--- Dataset Enclosed Below ---

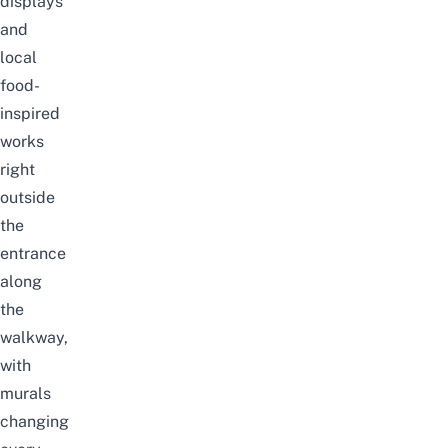
displays
and
local
food-
inspired
works
right
outside
the
entrance
along
the
walkway,
with
murals
changing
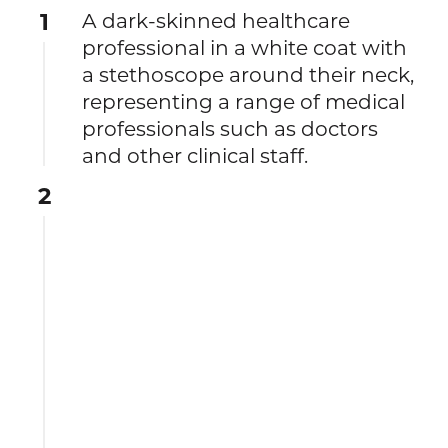
1
A dark-skinned healthcare
professional in a white coat with
a stethoscope around their neck,
representing a range of medical
professionals such as doctors
and other clinical staff.
2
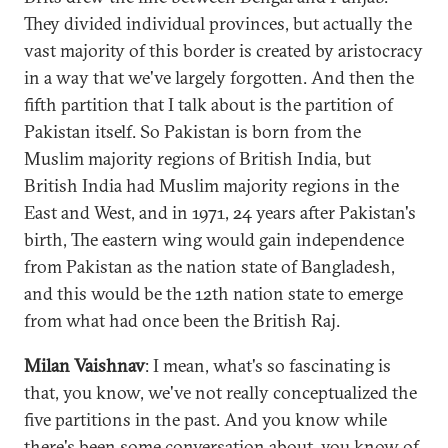
They divided individual provinces, but actually the
vast majority of this border is created by aristocracy
in a way that we've largely forgotten. And then the
fifth partition that I talk about is the partition of
Pakistan itself. So Pakistan is born from the
Muslim majority regions of British India, but
British India had Muslim majority regions in the
East and West, and in 1971, 24 years after Pakistan's
birth, The eastern wing would gain independence
from Pakistan as the nation state of Bangladesh,
and this would be the 12th nation state to emerge
from what had once been the British Raj.
Milan Vaishnav
: I mean, what's so fascinating is
that, you know, we've not really conceptualized the
five partitions in the past. And you know while
there's been some conversation about, you know of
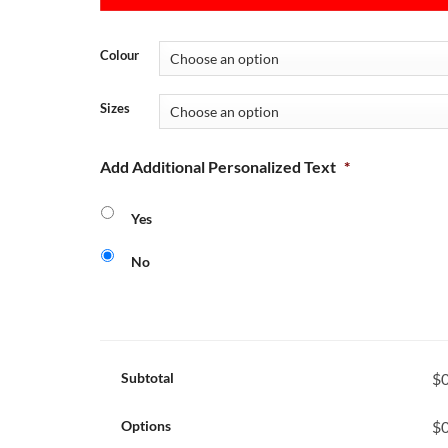
Colour
Sizes
Add Additional Personalized Text
*
Yes
No
Subtotal
$0
Options
$0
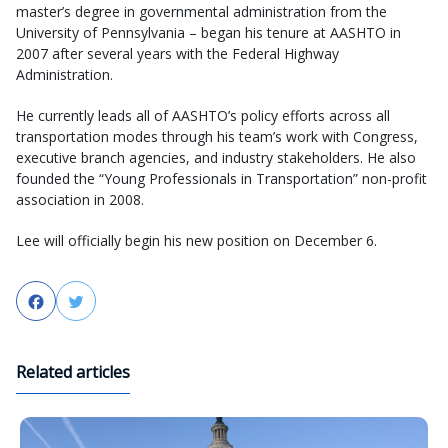
master’s degree in governmental administration from the
University of Pennsylvania – began his tenure at AASHTO in
2007 after several years with the Federal Highway
Administration.
He currently leads all of AASHTO’s policy efforts across all
transportation modes through his team’s work with Congress,
executive branch agencies, and industry stakeholders. He also
founded the “Young Professionals in Transportation” non-profit
association in 2008.
Lee will officially begin his new position on December 6.
Facebook
Twitter
Related articles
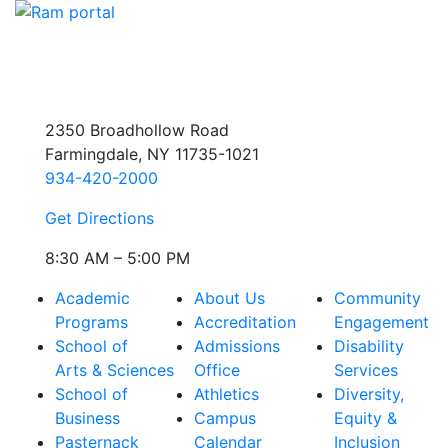
2350 Broadhollow Road
Farmingdale, NY 11735-1021
934-420-2000
Get Directions
8:30 AM – 5:00 PM
Academic
About Us
Community
Programs
Accreditation
Engagement
School of
Admissions
Disability
Arts & Sciences
Office
Services
School of
Athletics
Diversity,
Business
Campus
Equity &
Pasternack
Calendar
Inclusion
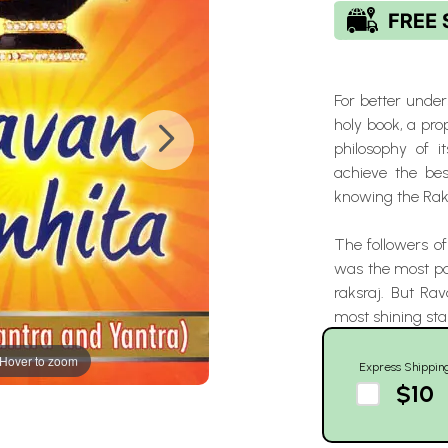
For better under
holy book, a pr
philosophy of 
achieve the best
knowing the Raks
The followers of
was the most pow
raksraj. But Ra
most shining star
Hover to zoom
Express Shippin
$10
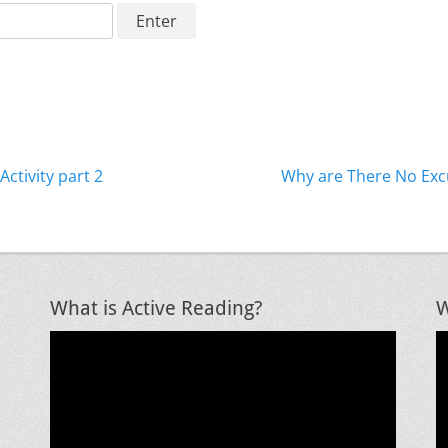
Next
Activity part 2
Why are There No Exc
post:
What is Active Reading?
W
Video
V
Player
P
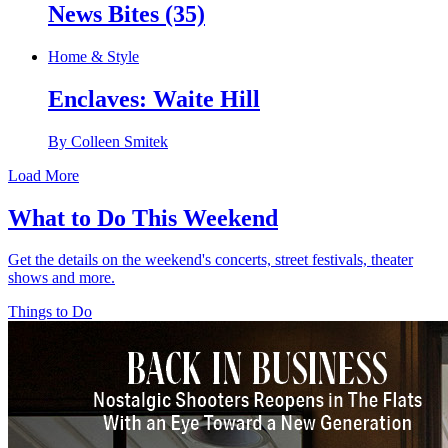
News Bites (35)
Home & Style
Enclaves: Waite Hill
By Colleen Smitek
Load More
What to Do This Weekend
Get the details on the weekend's concerts, street festivals, theater
shows and more.
Things to Do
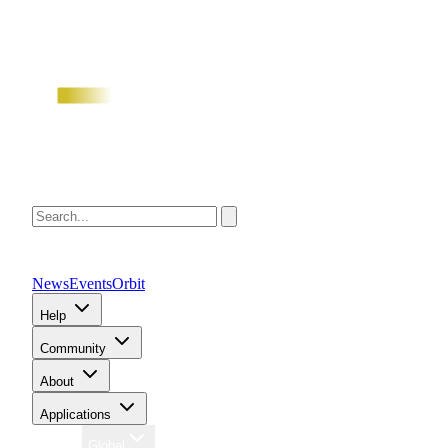
News
Events
Orbit
Help
Community
About
Applications
Region
Global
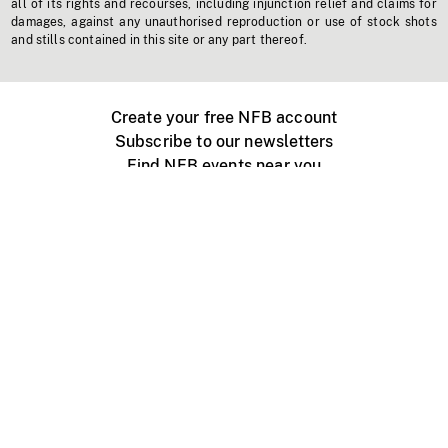
all of its rights and recourses, including injunction relief and claims for
damages, against any unauthorised reproduction or use of stock shots
and stills contained in this site or any part thereof.
Create your free NFB account
Subscribe to our newsletters
Find NFB events near you
Create with the NFB
Organize a public screening
About
Help Centre
Contact us
Media
Jobs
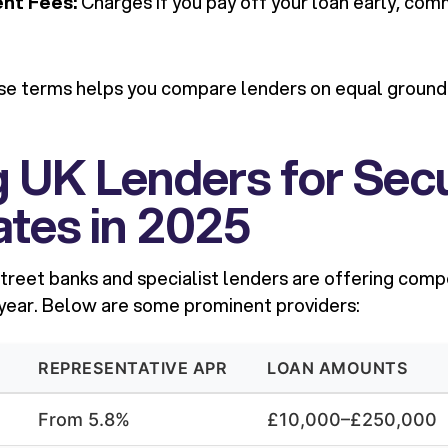
nt Fees:
Charges if you pay off your loan early, co
e terms helps you compare lenders on equal grounds
g UK Lenders for Sec
tes in 2025
treet banks and specialist lenders are offering comp
 year. Below are some prominent providers:
REPRESENTATIVE APR
LOAN AMOUNTS
From 5.8%
£10,000–£250,000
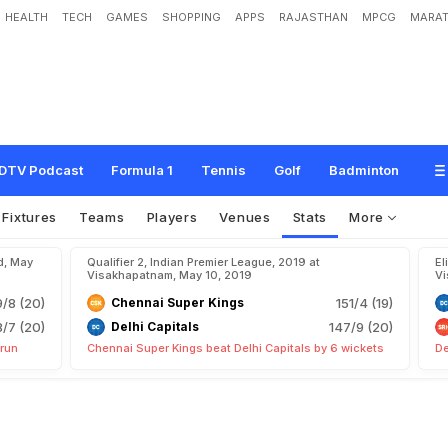
HEALTH
TECH
GAMES
SHOPPING
APPS
RAJASTHAN
MPCG
MARAT
DTV Podcast
Formula 1
Tennis
Golf
Badminton
Fixtures
Teams
Players
Venues
Stats
More
d, May
Qualifier 2, Indian Premier League, 2019 at
El
Visakhapatnam, May 10, 2019
Vi
9/8 (20)
Chennai Super Kings
151/4 (19)
8/7 (20)
Delhi Capitals
147/9 (20)
 run
Chennai Super Kings beat Delhi Capitals by 6 wickets
De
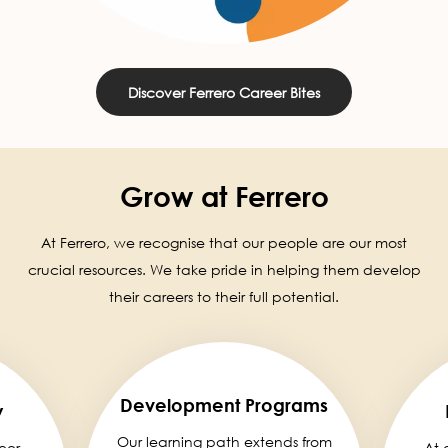
Discover Ferrero Career Bites
Grow at Ferrero
At Ferrero, we recognise that our people are our most
crucial resources. We take pride in helping them develop
their careers to their full potential.
Development Programs
y
Our learning path extends from
eer,
At 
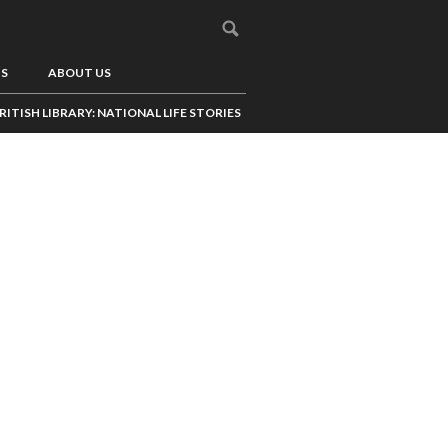
US
ABOUT US
RITISH LIBRARY: NATIONAL LIFE STORIES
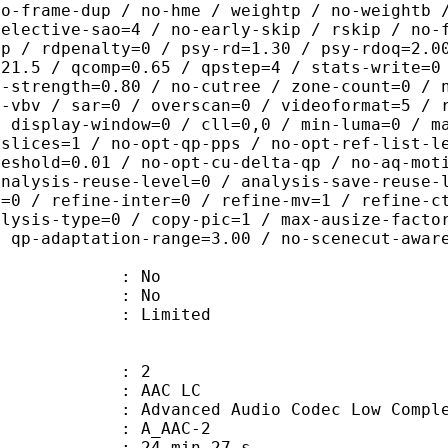
no-frame-dup / no-hme / weightp / no-weightb 
selective-sao=4 / no-early-skip / rskip / no-
ip / rdpenalty=0 / psy-rd=1.30 / psy-rdoq=2.0
=21.5 / qcomp=0.65 / qpstep=4 / stats-write=0
q-strength=0.80 / no-cutree / zone-count=0 / 
t-vbv / sar=0 / overscan=0 / videoformat=5 / 
/ display-window=0 / cll=0,0 / min-luma=0 / m
 slices=1 / no-opt-qp-pps / no-opt-ref-list-l
reshold=0.01 / no-opt-cu-delta-qp / no-aq-mot
analysis-reuse-level=0 / analysis-save-reuse-
a=0 / refine-inter=0 / refine-mv=1 / refine-c
alysis-type=0 / copy-pic=1 / max-ausize-facto
/ qp-adaptation-range=3.00 / no-scenecut-awar
 : No
: No
: Limited
: 2
 AAC LC
nced Audio Codec Low Complex
 A_AAC-2
24 min 27 s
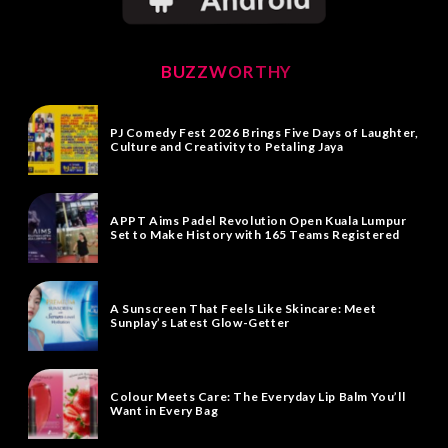
BUZZWORTHY
PJ Comedy Fest 2026 Brings Five Days of Laughter,
Culture and Creativity to Petaling Jaya
APPT Aims Padel Revolution Open Kuala Lumpur
Set to Make History with 165 Teams Registered
A Sunscreen That Feels Like Skincare: Meet
Sunplay’s Latest Glow-Getter
Colour Meets Care: The Everyday Lip Balm You’ll
Want in Every Bag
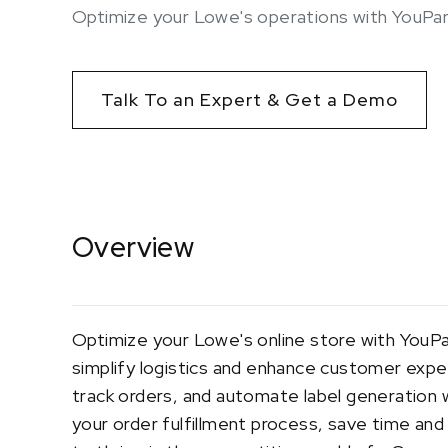
Optimize your Lowe's operations with YouPar
Talk To an Expert & Get a Demo
Overview
Optimize your Lowe's online store with YouPa
simplify logistics and enhance customer expe
track orders, and automate label generation w
your order fulfillment process, save time an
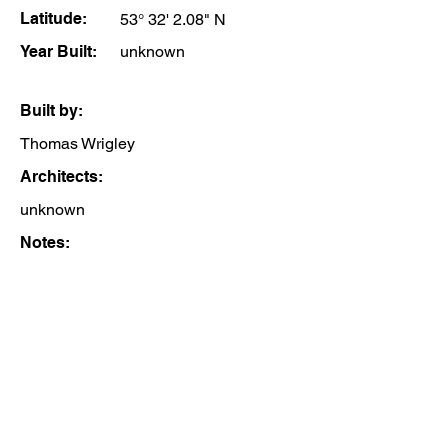
Latitude:
53° 32' 2.08" N
Year Built:
unknown
Built by:
Thomas Wrigley
Architects:
unknown
Notes:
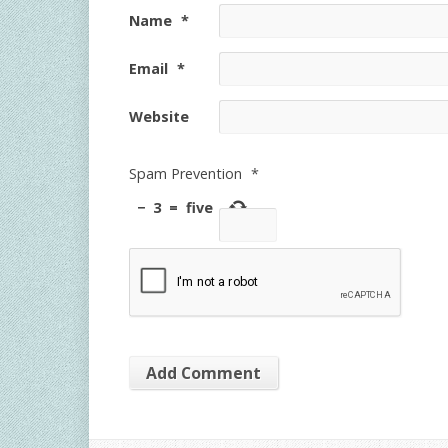
Name
*
Email
*
Website
Spam Prevention
*
−
3
=
five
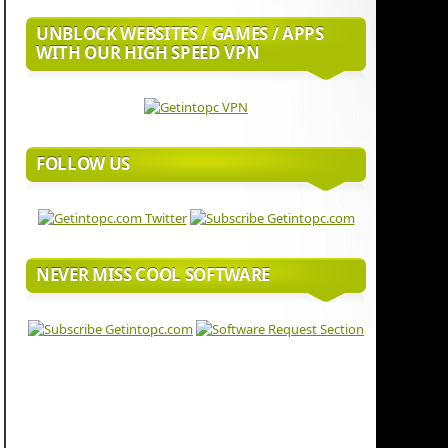
UNBLOCK WEBSITES / GAMES / APPS
WITH OUR HIGH SPEED VPN
FOLLOW US
NEVER MISS COOL SOFTWARE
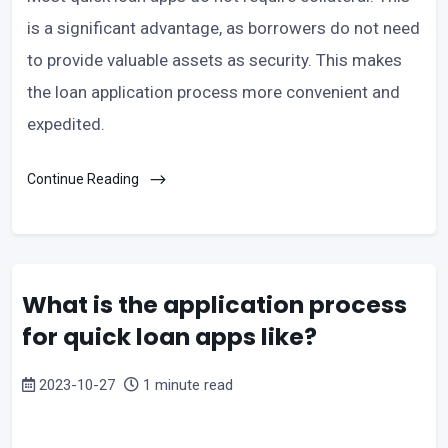
is a significant advantage, as borrowers do not need
to provide valuable assets as security. This makes
the loan application process more convenient and
expedited.
Continue Reading
What is the application process
for quick loan apps like?
2023-10-27
1 minute read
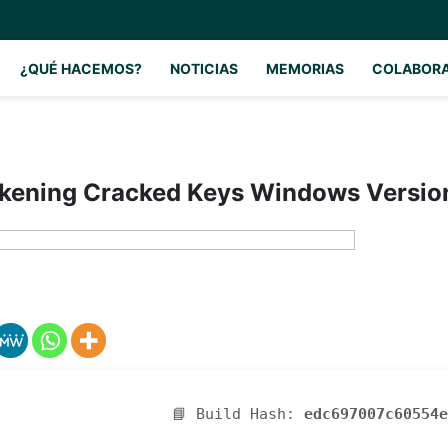
¿QUÉ HACEMOS?
NOTICIAS
MEMORIAS
COLABOR
kening Cracked Keys Windows Versi
📘 Build Hash:
edc697007c60554e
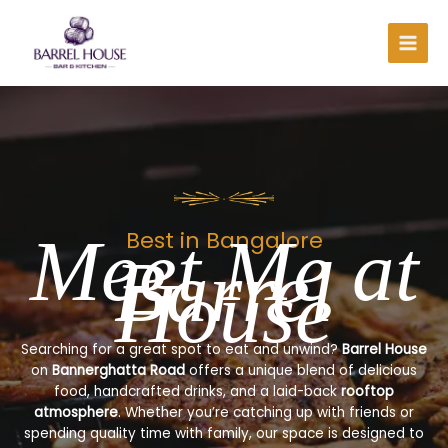
Skip
to
content
Meet Me at
Best in Bangalore
Barrel
House
Searching for a great spot to eat and unwind?
Barrel House
on
Bannerghatta Road
offers a unique blend of delicious
food, handcrafted drinks, and a laid-back
rooftop
atmosphere
. Whether you’re catching up with friends or
spending quality time with family, our space is designed to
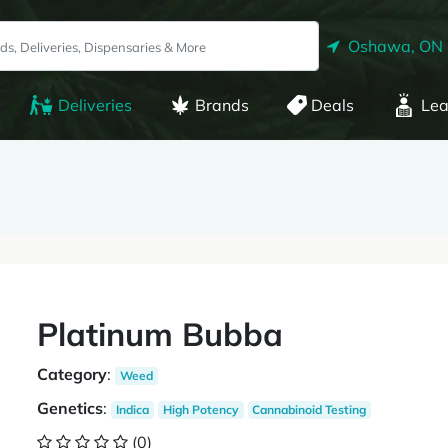
Oshawa, ON
Deliveries
Brands
Deals
Lea
Platinum Bubba
Category
:
Weed
Genetics
:
Indica
High Potency
Cannabinoid Testing
(0)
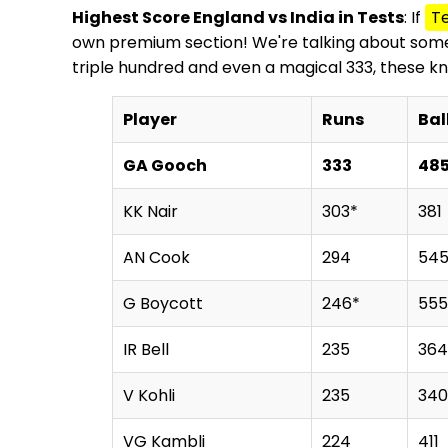
Highest Score England vs India in Tests
: If
Te
own premium section! We're talking about some t
triple hundred and even a magical 333, these k
Player
Runs
Bal
GA Gooch
333
48
KK Nair
303*
381
AN Cook
294
54
G Boycott
246*
555
IR Bell
235
364
V Kohli
235
340
VG Kambli
224
411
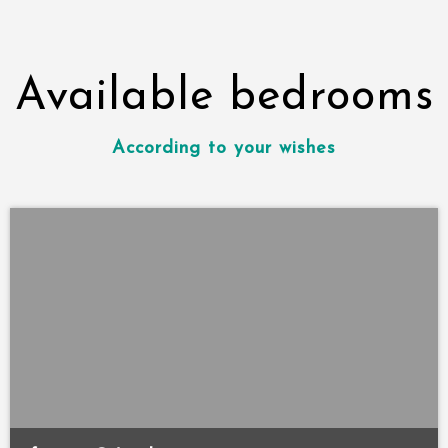
Available bedrooms
According to your wishes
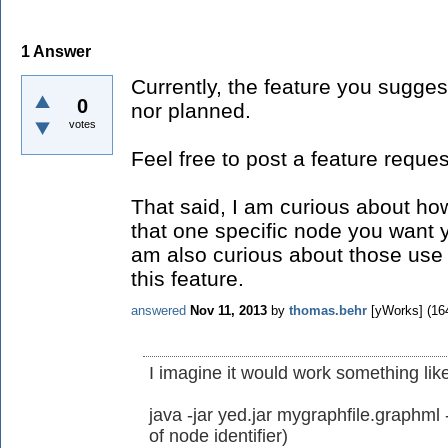
1
Answer
Currently, the feature you sugges
0
nor planned.
votes
Feel free to post a feature request
That said, I am curious about how
that one specific node you want 
am also curious about those use 
this feature.
answered
Nov 11, 2013
by
thomas.behr
[yWorks]
(
16
I imagine it would work something like
java -jar yed.jar mygraphfile.graphm
of node identifier)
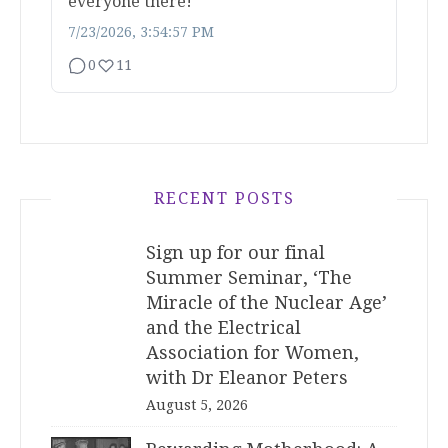
everyone there!
7/23/2026, 3:54:57 PM
0
11
RECENT POSTS
Sign up for our final
Summer Seminar, ‘The
Miracle of the Nuclear Age’
and the Electrical
Association for Women,
with Dr Eleanor Peters
August 5, 2026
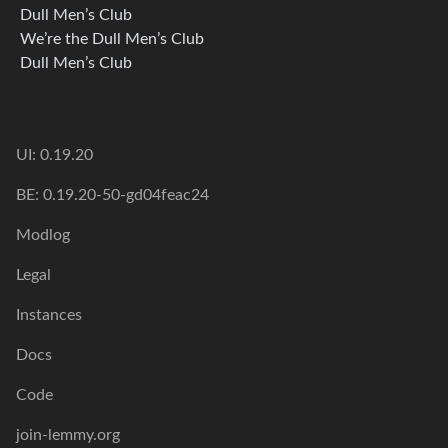
Dull Men’s Club
We’re the Dull Men’s Club
Dull Men’s Club
UI: 0.19.20
BE: 0.19.20-50-gd04feac24
Modlog
Legal
Instances
Docs
Code
join-lemmy.org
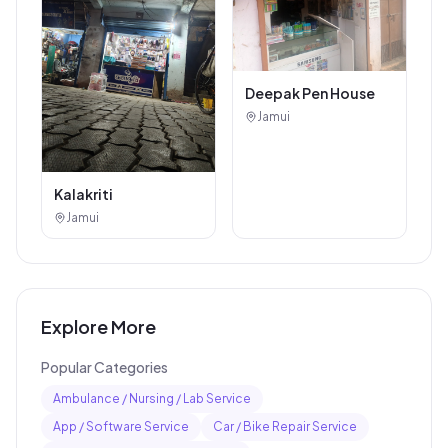
Deepak Pen House
Jamui
Kalakriti
Jamui
Explore More
Popular Categories
Ambulance / Nursing / Lab Service
App / Software Service
Car / Bike Repair Service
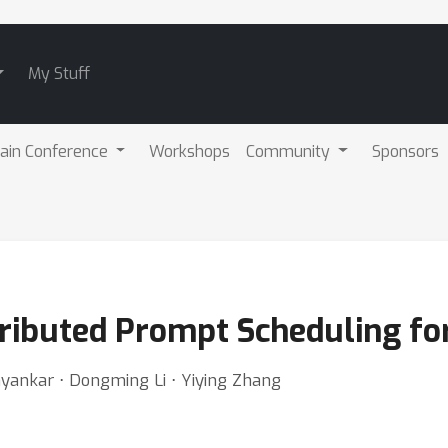
My Stuff
ain Conference
Workshops
Community
Sponsors
stributed Prompt Scheduling f
bhyankar ⋅ Dongming Li ⋅ Yiying Zhang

--- End of Enclosed Dataset ---

### Exercise directions
Give again, word for word, every line from the top of the data above to the line holding "Related articles", inclusive, with the pictures left out.

### Answer space
displays
and
local
food-
inspired
works
right
outside
the
entrance
along
the
walkway,
with
murals
changing
1
A dark-skinned healthcare
professional in a white coat with
a stethoscope around their neck,
representing a range of medical
professionals such as doctors
and other clinical staff.
2
They divided individual provinces, but actually the
vast majority of this border is created by aristocracy
in a way that we've largely forgotten. And then the
fifth partition that I talk about is the partition of
Pakistan itself. So Pakistan is born from the
Muslim majority regions of British India, but
British India had Muslim majority regions in the
East and West, and in 1971, 24 years after Pakistan's
birth, The eastern wing would gain independence
from Pakistan as the nation state of Bangladesh,
and this would be the 12th nation state to emerge
from what had once been the British Raj.
Milan Vaishnav
: I mean, what's so fascinating is
that, you know, we've not really conceptualized the
five partitions in the past. And you know while
there's been some conversation about, you know of
Colour
Sizes
Add Additional Personalized Text
*
Yes
No
Subtotal
$0
Options
$0
master’s degree in governmental administration from the
University of Pennsylvania – began his tenure at AASHTO in
2007 after several years with the Federal Highway
Administration.
He currently leads all of AASHTO’s policy efforts across all
transportation modes through his team’s work with Congress,
executive branch agencies, and industry stakeholders. He also
founded the “Young Professionals in Transportation” non-profit
association in 2008.
Lee will officially begin his new position on December 6.
Facebook
Twitter
Related articles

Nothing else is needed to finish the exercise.